When a call needed to be made or a play needed to be executed, the Browns couldn't quite make it, not just in overtime but from about halfway through the third quarter through the end of the game.  There were flourishes of competence at times followed by too long stretches of futility and too few players willing to put an end to those flourishes to turn an inevitable loss into a win.

The Browns on the field played exactly like the front office, from Holmgren down to Shurmur, played.

Why is it, exactly, that the special teams folded just when it needed to stand up?  I guess it's the same reason they couldn't snap the damn ball or catch it all season, either.   The difference between good players and the mediocre ones that surround them has to do with the ability to consistently execute.  The same holds for front office executives and head coaches.

In truth, virtually any player in the NFL is capable of doing something special on any given play.  It's why they're in the NFL in the first place.  But the reason Tom Brady makes so much money and Wallace so little, comparatively speaking, is the ability to consistently execute.

But none of this matters now because Holmgren sits and twiddles and Shurmur decides right now is the exact time not to commit, again, to a quarterback.  Is it any wonder this franchise is a mess?

Frankly, I'm not sure why so many have seemed to have jumped off the McCoy bandwagon given how few competent people general manager Tom Heckert put on it to help McCoy get to his destination.  It's hard to imagine that anyone could do any better with what McCoy's had to work with.

Maybe it's just the idea that Wallace isn't McCoy in the same way that McCoy wasn't Jake Delhomme and Delhomme wasn't Brady Quinn or Derek Anderson.  The attention span and patience of Browns fans, particularly when it comes to quarterbacks, seems to run about 10 games before they've seen enough.  And the best player is the one sitting on the bench, whoever that might be.

Sure, it's all understandable except that it's not.  At some point the clowns that run this organization and the fans that worship it are going to have to give someone enough leeway to develop in some capacity.  At some point fans are going to have to realize that the Browns are just a really awful team with really awful players at so many positions that there's little chance for anyone to develop as a quarterback because we run them off before giving them a real chance.

I'm not raging against Shurmur staying on as a coach anymore then I'm raging against Holmgren or Heckert sticking around.  What I am raging against is the Browns machine they've inherited and have done little to alter.  The machine is broken and needs a real overhaul and not the tinkering they seem to be engaging in.

 Instead of actually doing something different, innovative and unique, they just keep making the same mistakes of all the other nincompoops who came before them and then complain that the media isn't giving them a fair shake.
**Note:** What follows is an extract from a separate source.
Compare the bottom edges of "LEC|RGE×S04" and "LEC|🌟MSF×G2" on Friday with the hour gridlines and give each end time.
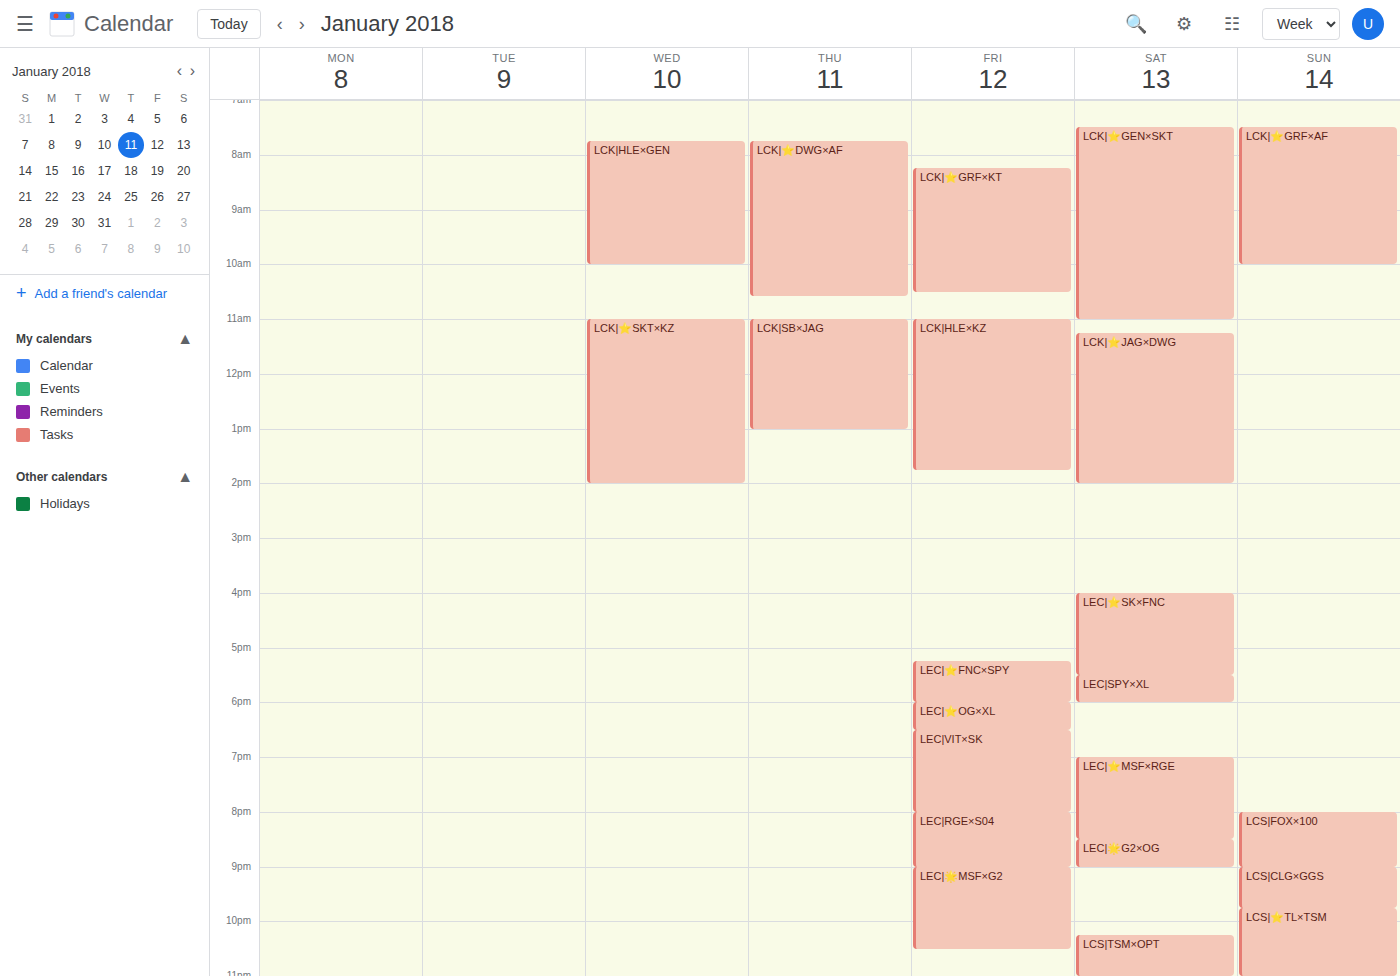
"LEC|RGE×S04": 9:00 PM, exactly on the 9 PM line. "LEC|🌟MSF×G2": 10:30 PM, halfway between the 10 PM and 11 PM lines.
The Browns need Holmgren to act like a president, have the presence of a president and bring a calm, professional demeanor and approach as he goes about actually making meaningful change.  And he needs to do it out front where people can see him working and not from the comfort of his Arizona home.

Holmgren in turn needs Shurmur to stop acting like a know-it-all who thinks he got into the job because he's such a genius and start embracing the fact that he does have much to learn.  Make him hire an offensive coordinator so that he stops acting like one.  Make him commit to a actually developing a quarterback and designing a scheme around the players you have instead of the players you wish you had.

But maybe that's too hard.  So sure, let's change out the quarterback again because it carries the hint of making progress even if it ends up being the exact opposite of what actual progress looks like.   Let's keep pressing the reset button again and again because really that's all it's going to take to fix this mess.  And while we're at it, let's get used to the painful drip, drip, drip of loss after loss because if there's one thing we do know, the world doesn't lack for the next set of goofs standing in line to take more of Randy Lerner's wasted money.